Même si cela limite certaines opportunités à court terme, l’acteur anglais assume pleinement ce choix, car il ne veut pas être catalogué, surtout à mesure que Baldur’s Gate 3 s’impose durablement comme un RPG majeur. « Beaucoup [des projets pour lesquels on m’a contacté] ont des personnages trop similaires à celui que j’ai déjà joué, et je ne pense pas pouvoir y apporter quelque chose d’intéressant », a-t-il déclaré.

Newbon se montre donc très sélectif dans ses choix. Il n’a peut-être pas multiplié les projets aussi vite que certains collègues comme Ben Starr, Troy Baker ou même Jennifer English, mais il n’a certainement pas cessé de travailler. Après le RPG belge, il a prêté sa voix à Lumacchio dans le DLC Lies of P: Overture, à Viktor Vodyanoi dans Warframe et à Chase Lowry dans le jeu d’horreur psychologique Dead Take.
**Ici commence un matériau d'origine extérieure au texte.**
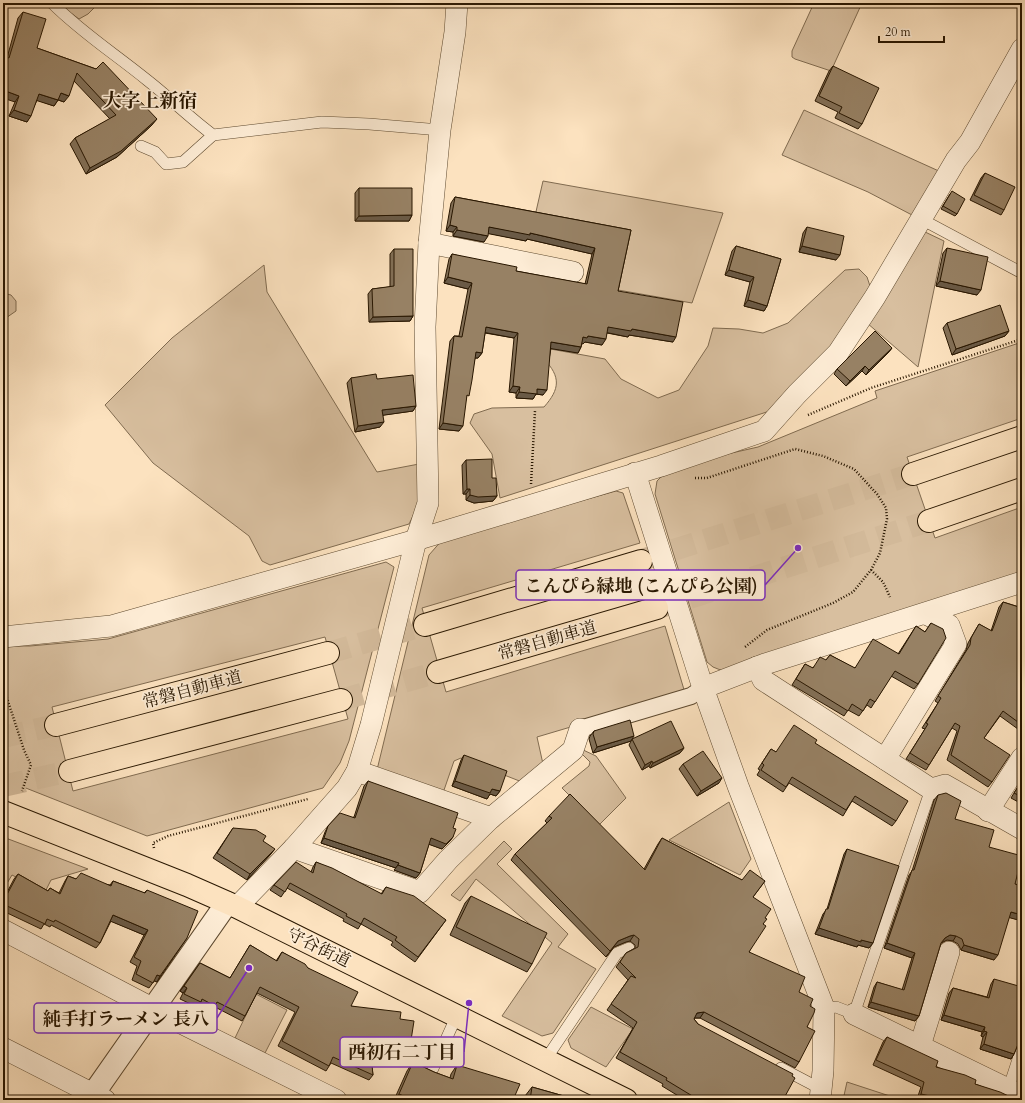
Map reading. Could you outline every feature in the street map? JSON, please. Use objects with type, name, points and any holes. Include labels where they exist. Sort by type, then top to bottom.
[{"type":"main road","points":[[913,474],[1022,437]]},
{"type":"main road","points":[[930,521],[1022,489]]},
{"type":"main road","points":[[425,625],[641,560]]},
{"type":"main road","name":"常磐自動車道","points":[[438,672],[657,608]]},
{"type":"main road","name":"常磐自動車道","points":[[56,725],[328,653]]},
{"type":"main road","points":[[70,771],[341,700]]},
{"type":"main road","name":"守谷街道","points":[[3,812],[162,875],[232,905],[546,1059],[626,1100]]},
{"type":"street","points":[[3,1048],[96,1098],[153,1009],[232,905],[294,848],[347,788],[357,772],[371,725],[416,540],[428,503],[425,327],[429,243],[440,130],[455,32],[457,3]]},
{"type":"street","points":[[3,637],[111,626],[416,540],[661,466],[764,431],[797,394],[838,353],[956,160],[970,142],[1022,49]]},
{"type":"street","points":[[429,243],[573,272]]},
{"type":"street","points":[[636,473],[703,688],[738,786],[824,1008],[826,1025],[820,1094]]},
{"type":"street","points":[[294,848],[420,892],[448,860],[491,818],[573,750],[580,729],[691,696],[703,688],[757,667],[1022,582]]},
{"type":"street","points":[[885,759],[956,644],[949,625],[926,614]]},
{"type":"street","points":[[757,667],[763,680],[931,789],[945,785],[988,811],[1022,829]]},
{"type":"street","points":[[988,811],[1022,758]]},
{"type":"street","points":[[357,772],[491,818]]},
{"type":"street","points":[[3,930],[153,1009],[336,1100]]},
{"type":"street","points":[[920,1046],[949,952]]},
{"type":"street","points":[[854,1014],[1015,1093]]},
{"type":"lane","points":[[52,3],[74,25],[141,75],[213,135]]},
{"type":"lane","points":[[141,146],[155,152],[166,164],[183,162],[213,135],[322,122],[440,130]]},
{"type":"lane","points":[[921,219],[1022,273]]},
{"type":"lane","points":[[824,1008],[836,1007],[854,1014],[931,789]]},
{"type":"lane","points":[[546,1059],[617,953],[629,948]]},
{"type":"lane","points":[[430,1075],[457,1015]]},
{"type":"lane","points":[[1015,1093],[1022,1047]]},
{"type":"lane","points":[[773,1064],[820,1094]]},
{"type":"path","points":[[805,416],[871,388],[1022,338]]},
{"type":"path","points":[[531,485],[535,411]]},
{"type":"path","points":[[692,479],[707,478],[796,449],[823,456],[854,469],[877,494],[886,508],[887,519],[880,553],[871,570],[853,592],[833,603],[767,630],[743,649]]},
{"type":"path","points":[[871,570],[883,582],[890,597]]},
{"type":"path","points":[[3,686],[24,750],[31,765],[22,791]]},
{"type":"path","points":[[162,875],[153,843],[168,836],[313,798]]},
{"type":"shaded area","points":[[62,3],[96,3],[96,6],[88,14],[79,19],[68,11]]},
{"type":"shaded area","points":[[814,3],[862,3],[831,71],[792,57],[792,51]]},
{"type":"shaded area","points":[[804,110],[941,172],[912,215],[868,192],[782,155]]},
{"type":"shaded area","points":[[543,181],[723,213],[692,303],[618,290],[629,234],[535,216]]},
{"type":"shaded area","points":[[923,231],[944,241],[918,367],[867,323]]},
{"type":"shaded area","points":[[264,265],[267,292],[377,472],[419,464],[420,502],[409,524],[270,565],[262,561],[249,536],[153,463],[105,405],[172,338]]},
{"type":"shaded area","points":[[859,269],[867,277],[871,289],[834,348],[776,409],[500,498],[492,454],[470,423],[474,414],[492,408],[544,407],[556,389],[556,377],[550,365],[544,359],[545,348],[605,359],[621,379],[658,398],[679,390],[708,346],[713,328],[739,329],[763,333],[788,323],[845,270]]},
{"type":"shaded area","points":[[3,293],[11,295],[16,301],[16,311],[3,320]]},
{"type":"shaded area","points":[[1022,342],[1022,418],[907,457],[935,538],[1022,507],[1022,574],[723,671],[713,667],[707,662],[655,494],[657,481],[661,477],[701,460],[758,447],[877,398],[875,391]]},
{"type":"shaded area","points":[[616,491],[623,493],[640,543],[422,608],[446,692],[665,626],[685,693],[537,737],[543,764],[522,782],[461,758],[454,761],[443,793],[377,770],[429,555],[443,539]]},
{"type":"shaded area","points":[[386,562],[394,567],[349,741],[340,763],[323,788],[147,836],[3,779],[3,646],[30,646],[108,639]],"holes":[[[325,637],[348,719],[73,791],[52,707]]]},
{"type":"shaded area","points":[[581,749],[596,756],[626,798],[599,825],[562,788],[589,766],[590,762],[580,752]]},
{"type":"shaded area","points":[[729,802],[751,859],[740,875],[669,840]]},
{"type":"shaded area","points":[[3,837],[88,869],[51,880],[45,892],[12,875],[3,890]]},
{"type":"shaded area","points":[[504,841],[512,849],[497,864],[568,934],[558,947],[596,969],[553,1033],[542,1036],[502,1016],[552,943],[476,879],[460,901],[451,895]]},
{"type":"shaded area","points":[[256,994],[287,1010],[265,1053],[235,1038]]},
{"type":"shaded area","points":[[591,1007],[633,1029],[606,1067],[571,1048],[568,1040]]},
{"type":"shaded area","points":[[847,1082],[902,1100],[843,1100]]},
{"type":"building","points":[[23,12],[46,19],[37,48],[96,69],[103,62],[157,119],[121,151],[90,168],[75,138],[116,115],[77,73],[69,96],[61,93],[58,100],[39,94],[31,116],[14,110],[19,96],[3,90],[3,56],[9,58]]},
{"type":"building","points":[[833,66],[879,88],[862,124],[839,113],[842,107],[819,96]]},
{"type":"building","points":[[985,173],[1015,187],[1004,210],[974,195]]},
{"type":"building","points":[[359,188],[412,188],[412,215],[359,216]]},
{"type":"building","points":[[952,191],[965,199],[957,214],[943,206]]},
{"type":"building","points":[[455,197],[631,230],[618,291],[683,302],[676,337],[632,329],[631,331],[608,327],[606,339],[588,336],[587,338],[583,337],[581,347],[551,342],[547,390],[537,389],[537,394],[519,392],[520,387],[513,386],[518,333],[486,327],[482,353],[476,352],[469,396],[467,395],[463,426],[443,423],[454,336],[462,337],[472,283],[448,277],[452,254],[517,267],[516,271],[587,284],[595,248],[530,233],[530,235],[489,227],[488,236],[457,230],[457,227],[450,225]]},
{"type":"building","points":[[807,227],[844,236],[840,255],[802,246]]},
{"type":"building","points":[[736,246],[781,259],[767,306],[748,300],[754,277],[729,270]]},
{"type":"building","points":[[947,248],[988,257],[981,290],[940,281]]},
{"type":"building","points":[[394,249],[413,249],[413,316],[373,317],[372,289],[394,286]]},
{"type":"building","points":[[1000,305],[1009,331],[956,349],[947,323]]},
{"type":"building","points":[[875,331],[892,348],[869,370],[865,366],[850,381],[837,369]]},
{"type":"building","points":[[376,374],[377,379],[413,375],[416,406],[382,410],[384,422],[358,426],[351,378]]},
{"type":"building","points":[[492,459],[492,478],[496,478],[497,496],[478,497],[470,495],[470,489],[467,489],[466,460]]},
{"type":"building","points":[[1003,602],[1022,608],[1022,725],[1003,711],[984,738],[1010,755],[992,782],[951,755],[960,726],[955,723],[929,765],[910,753],[928,724],[926,723],[941,698],[938,696],[970,645],[971,638],[979,624],[992,631]]},
{"type":"building","points":[[931,623],[943,629],[946,638],[918,684],[895,671],[875,702],[870,699],[863,711],[852,704],[848,711],[796,679],[805,664],[813,668],[820,657],[826,660],[830,655],[855,668],[873,639],[899,654],[916,626],[925,632]]},
{"type":"building","points":[[630,720],[634,736],[597,747],[593,734],[594,731]]},
{"type":"building","points":[[671,721],[684,748],[653,763],[652,761],[645,765],[632,739]]},
{"type":"building","points":[[794,725],[817,740],[815,743],[908,801],[896,821],[855,796],[846,810],[792,777],[786,787],[761,770],[764,765],[762,763],[771,749],[776,752]]},
{"type":"building","points":[[703,751],[722,778],[701,791],[683,764]]},
{"type":"building","points":[[464,755],[507,771],[500,791],[492,789],[490,793],[455,781]]},
{"type":"building","points":[[368,781],[458,813],[453,828],[456,829],[453,837],[446,844],[431,838],[420,873],[398,865],[399,863],[324,838],[328,826],[340,813],[355,818]]},
{"type":"building","points":[[1022,781],[1022,797],[1014,793]]},
{"type":"building","points":[[946,793],[961,801],[955,819],[994,830],[989,847],[1022,856],[1015,884],[1022,886],[1022,915],[1011,912],[998,955],[964,945],[962,939],[956,936],[950,935],[945,938],[941,943],[919,1016],[871,1002],[877,982],[904,990],[915,953],[887,943],[912,870],[914,870],[938,795]]},
{"type":"building","points":[[570,794],[645,870],[662,838],[742,880],[750,870],[765,881],[753,897],[771,909],[763,924],[766,926],[749,952],[805,977],[799,992],[813,999],[810,1006],[815,1009],[807,1027],[815,1031],[799,1062],[704,1012],[697,1013],[694,1019],[698,1024],[793,1074],[792,1076],[795,1078],[783,1100],[699,1100],[666,1080],[667,1078],[620,1052],[637,1022],[611,1004],[631,976],[636,978],[620,962],[626,953],[638,947],[639,939],[634,935],[630,936],[618,941],[610,951],[515,854],[552,818],[549,816]]},
{"type":"building","points":[[233,828],[256,830],[266,836],[263,841],[275,849],[250,874],[217,853]]},
{"type":"building","points":[[847,849],[899,866],[873,943],[861,940],[861,942],[819,928],[826,909],[828,909]]},
{"type":"building","points":[[296,862],[313,873],[316,862],[332,868],[382,894],[386,887],[414,896],[446,920],[418,957],[395,940],[397,937],[364,918],[361,924],[346,916],[347,914],[290,883],[285,892],[274,885]]},
{"type":"building","points":[[81,873],[111,886],[113,881],[145,893],[147,890],[198,911],[187,938],[160,976],[157,975],[153,983],[136,974],[141,961],[134,957],[148,930],[113,915],[100,943],[55,920],[54,922],[47,919],[45,924],[3,904],[18,874],[48,891],[50,888],[60,894],[68,876],[76,879]]},
{"type":"building","points":[[471,896],[547,933],[532,964],[456,927]]},
{"type":"building","points":[[250,945],[277,961],[282,952],[305,964],[308,968],[358,992],[351,1006],[401,1012],[400,1019],[414,1021],[409,1053],[370,1046],[373,1075],[333,1057],[329,1066],[282,1041],[299,1007],[260,987],[245,1016],[217,1002],[215,1006],[202,999],[201,1002],[184,994],[187,988],[184,986],[200,963],[230,978]]},
{"type":"building","points":[[994,979],[1022,987],[1022,1037],[1014,1054],[984,1044],[987,1032],[984,1031],[985,1027],[944,1015],[953,988],[989,998]]},
{"type":"building","points":[[887,1037],[938,1061],[936,1067],[965,1075],[976,1080],[975,1084],[1000,1092],[1017,1100],[929,1100],[930,1096],[921,1094],[924,1082],[876,1060]]},
{"type":"building","points":[[413,1062],[453,1079],[457,1065],[520,1084],[513,1100],[413,1100],[399,1094]]},
{"type":"building","points":[[532,1087],[578,1100],[530,1100]]},
{"type":"tunnel","points":[[642,560],[913,474]]},
{"type":"tunnel","points":[[658,608],[929,521]]},
{"type":"tunnel","points":[[328,653],[425,625]]},
{"type":"tunnel","points":[[341,700],[438,672]]},
{"type":"tunnel","points":[[3,737],[56,725]]},
{"type":"tunnel","points":[[3,786],[70,771]]},
{"type":"place","name":"こんぴら緑地 (こんぴら公園)","points":[[798,548]]},
{"type":"place","name":"純手打ラーメン 長八","points":[[249,968]]},
{"type":"place","name":"西初石二丁目","points":[[469,1003]]},
{"type":"district","name":"大字上新宿","points":[[150,100]]}]
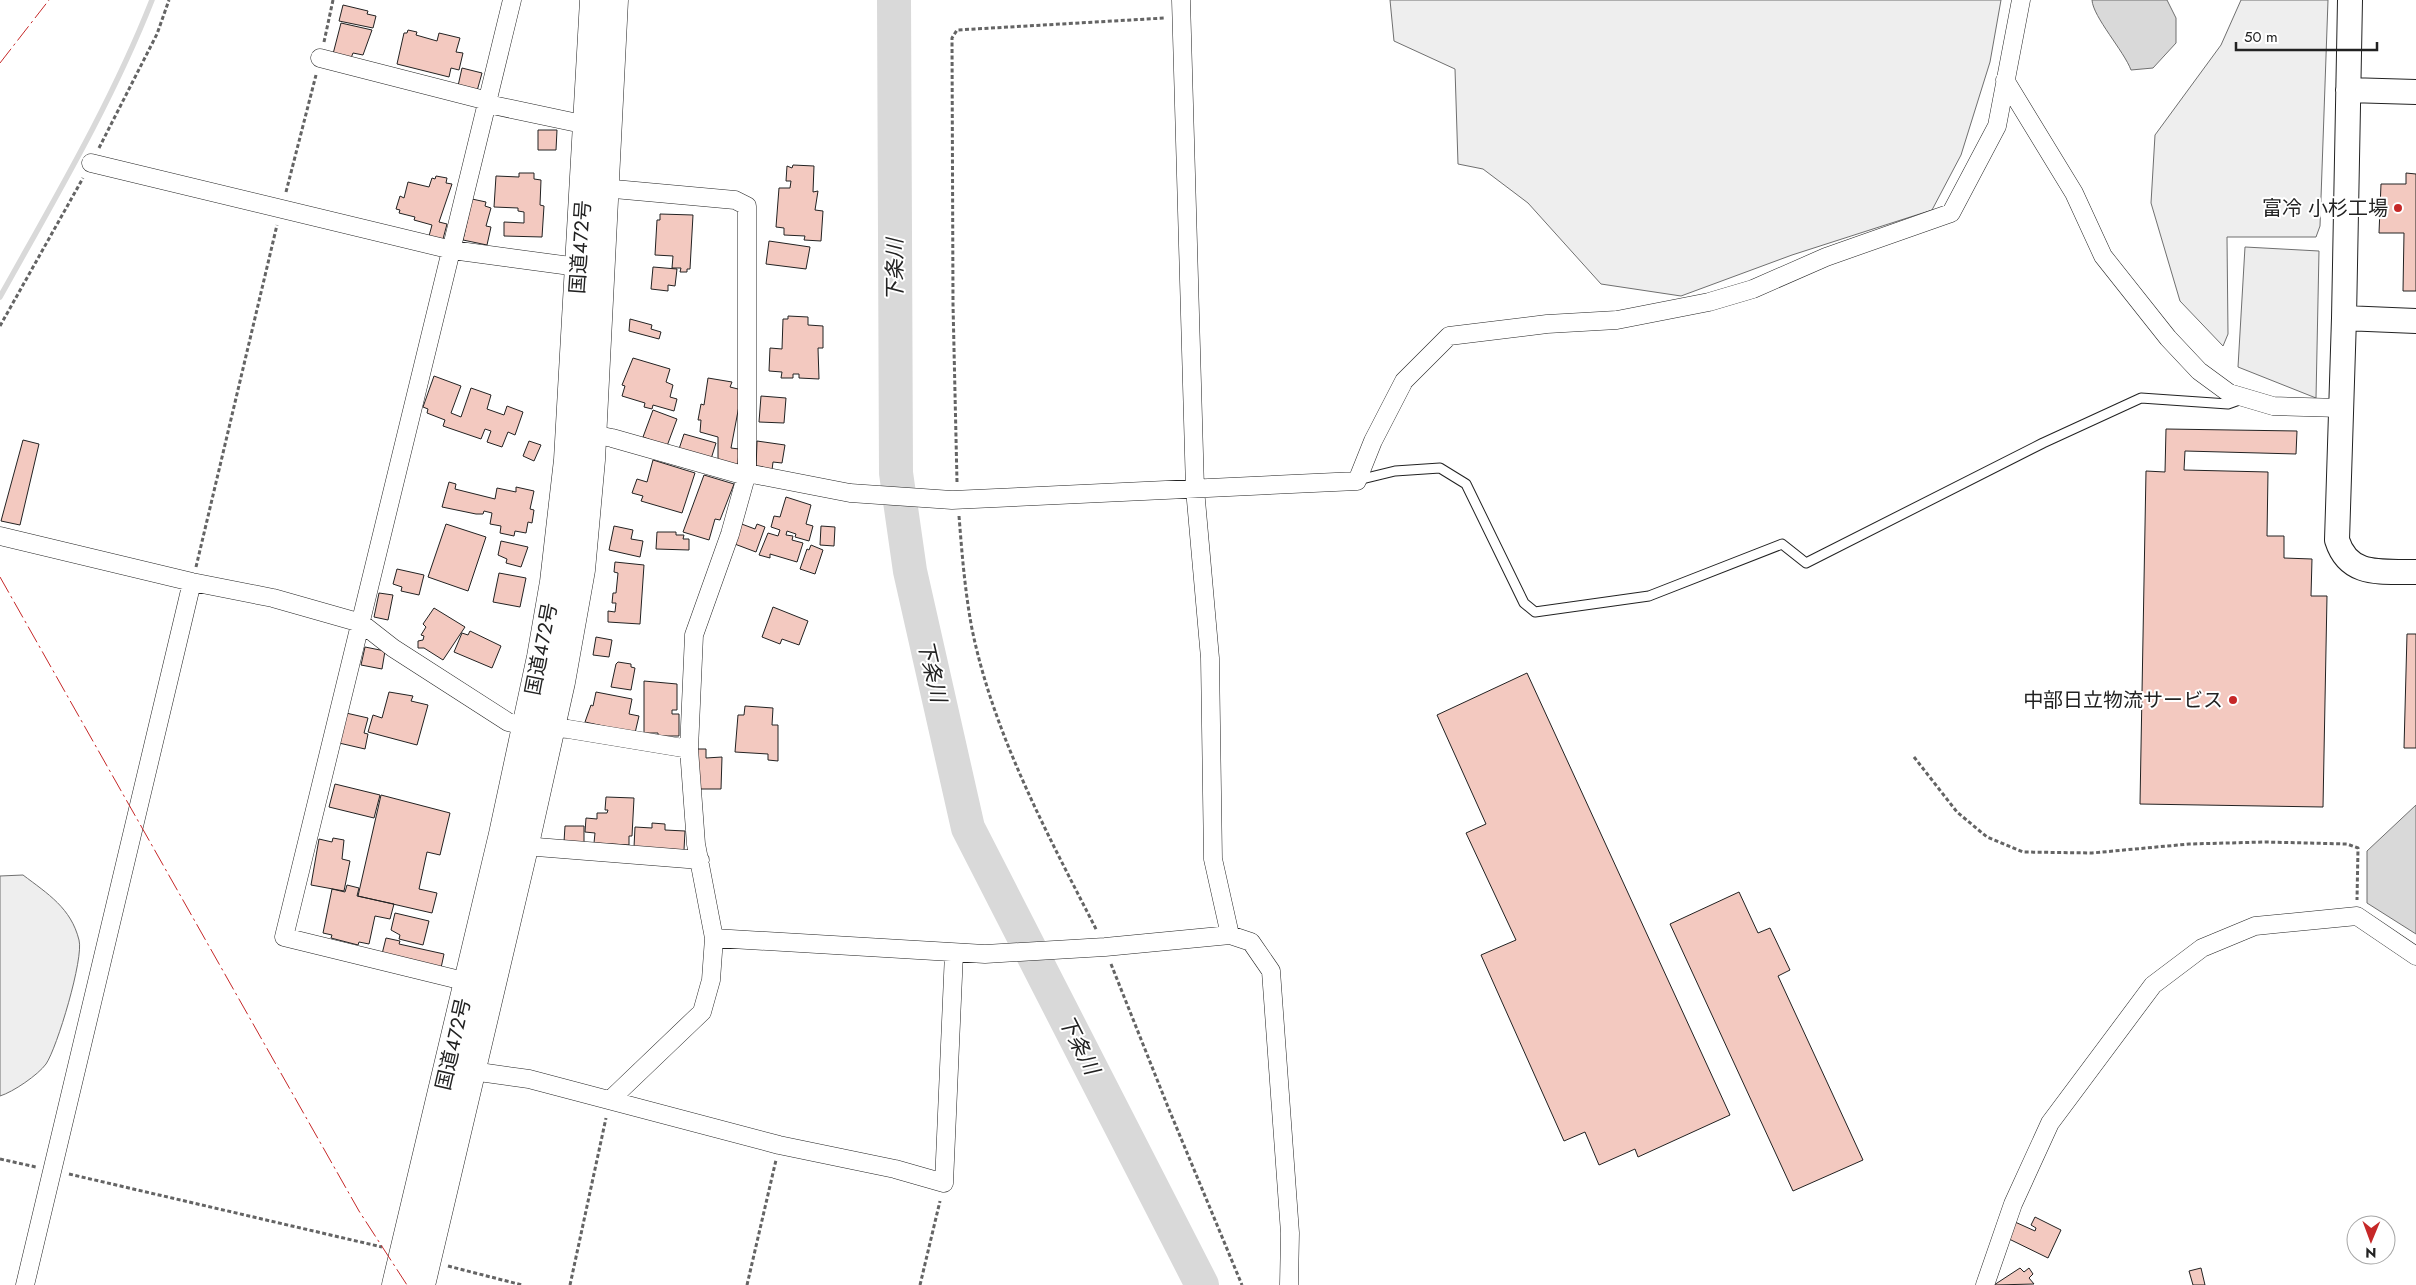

Il est aussi revenu à une figure vampirique dans le DLC Ode to Castlevania de Vampire Survivors, où il incarnait Dracula.

La stratégie de Newbon est donc limpide : protéger sa carrière sur le long terme et ne pas dépendre d’un seul personnage iconique. Jusqu’ici, cela semble fonctionner. Il a aussi participé, dans un rôle plus modeste, à Crimson Desert, et l’avenir lui réserve déjà un autre RPG lié à l’univers de Dungeons & Dragons, Starfinder: Afterlight, où il travaillera comme directeur vocal tout en prêtant sa voix à l’un des personnages, Preach.